Miss Virginia: “It was difficult to visit Fred since gasoline was rationed, but we did the best we could. Herbert had recovered from his wounds and was home, too. Herbert managed to find enough gas for us to visit Fred on occasion. Fred Jr. was one year old before my husband saw his face. My husband suffered with back pain all his life but after 10 years of rehabilitation he found employment at the Covington Post Office and worked alongside his brother, Herbert.”
“God was good to us,” Miss Virginia continued. “We had a full life and raised three children, Fred Jr., Susan and Nancy. We were grateful for jobs and a good life. Fred retired from the post office and also served as the Commander of the American Legion. I worked in banking.”
Miss Virginia’s humble statement does not reflect her brilliant career at the Bank of Covington: Starting in March of 1957, Miss Virginia worked as a filing clerk, teller, branch manager, bank vice-president and branch coordinator until retirement in 1989 - 32 years serving the people and community of Newton County. “I loved every minute of it,” she said.

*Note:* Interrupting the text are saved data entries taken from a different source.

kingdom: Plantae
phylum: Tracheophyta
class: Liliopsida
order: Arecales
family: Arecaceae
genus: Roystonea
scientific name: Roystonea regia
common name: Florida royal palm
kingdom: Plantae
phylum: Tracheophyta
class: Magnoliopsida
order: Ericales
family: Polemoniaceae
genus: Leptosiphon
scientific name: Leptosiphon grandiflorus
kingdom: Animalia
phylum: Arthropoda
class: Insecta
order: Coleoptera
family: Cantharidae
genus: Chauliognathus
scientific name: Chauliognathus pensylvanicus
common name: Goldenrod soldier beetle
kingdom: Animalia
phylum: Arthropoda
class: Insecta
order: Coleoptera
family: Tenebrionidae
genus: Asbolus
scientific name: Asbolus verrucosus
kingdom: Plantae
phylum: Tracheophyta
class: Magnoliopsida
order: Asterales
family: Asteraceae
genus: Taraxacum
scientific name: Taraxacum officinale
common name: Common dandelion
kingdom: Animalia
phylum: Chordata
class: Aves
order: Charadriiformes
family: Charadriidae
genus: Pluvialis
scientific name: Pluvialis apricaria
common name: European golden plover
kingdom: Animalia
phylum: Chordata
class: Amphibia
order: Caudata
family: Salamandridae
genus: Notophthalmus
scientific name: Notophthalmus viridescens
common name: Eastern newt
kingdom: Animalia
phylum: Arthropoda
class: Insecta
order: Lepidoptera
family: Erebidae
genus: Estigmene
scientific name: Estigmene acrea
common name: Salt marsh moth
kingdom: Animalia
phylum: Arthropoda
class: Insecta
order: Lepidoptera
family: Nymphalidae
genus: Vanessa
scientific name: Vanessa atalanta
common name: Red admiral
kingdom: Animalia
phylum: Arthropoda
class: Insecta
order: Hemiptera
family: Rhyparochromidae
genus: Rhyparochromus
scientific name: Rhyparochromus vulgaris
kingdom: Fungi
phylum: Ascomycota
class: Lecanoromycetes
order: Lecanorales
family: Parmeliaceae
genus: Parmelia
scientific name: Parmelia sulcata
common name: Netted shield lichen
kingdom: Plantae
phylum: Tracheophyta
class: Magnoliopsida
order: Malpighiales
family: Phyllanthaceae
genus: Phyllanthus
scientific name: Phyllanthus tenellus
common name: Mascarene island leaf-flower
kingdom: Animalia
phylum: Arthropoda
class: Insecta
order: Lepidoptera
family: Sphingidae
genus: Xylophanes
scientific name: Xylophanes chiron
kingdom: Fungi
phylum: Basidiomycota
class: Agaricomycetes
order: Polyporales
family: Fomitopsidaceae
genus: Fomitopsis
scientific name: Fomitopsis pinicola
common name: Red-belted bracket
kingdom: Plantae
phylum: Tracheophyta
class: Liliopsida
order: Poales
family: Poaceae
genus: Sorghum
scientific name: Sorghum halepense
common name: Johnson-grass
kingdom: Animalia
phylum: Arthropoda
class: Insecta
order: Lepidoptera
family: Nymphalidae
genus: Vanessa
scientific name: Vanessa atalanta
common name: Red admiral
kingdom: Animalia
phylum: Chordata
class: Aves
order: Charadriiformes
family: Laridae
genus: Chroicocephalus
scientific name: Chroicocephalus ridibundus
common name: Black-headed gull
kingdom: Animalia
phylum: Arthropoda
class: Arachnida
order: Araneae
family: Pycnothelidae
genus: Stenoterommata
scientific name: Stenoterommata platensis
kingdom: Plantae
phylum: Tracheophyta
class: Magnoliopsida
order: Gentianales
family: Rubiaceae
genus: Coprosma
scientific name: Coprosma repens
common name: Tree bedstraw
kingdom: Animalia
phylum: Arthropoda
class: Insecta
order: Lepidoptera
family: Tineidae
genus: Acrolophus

Her final thoughts: “I was a member of the home front and it was hard waiting on your man to come back from war. I wrote him a letter every day and he wrote me when he could. But I had great support from my family and friends. We had a good life.” Fred Lott passed from this life in 2004.
When asked if I could take her picture, Miss Virginia said, “No, I’m not properly dressed and I haven’t done my hair this morning.” Thanking her for the interview and offering an apology for asking her age at the beginning of our talk, Miss Virginia replied with a grin, “I appreciate the apology…….and I’ll be 90 in October.”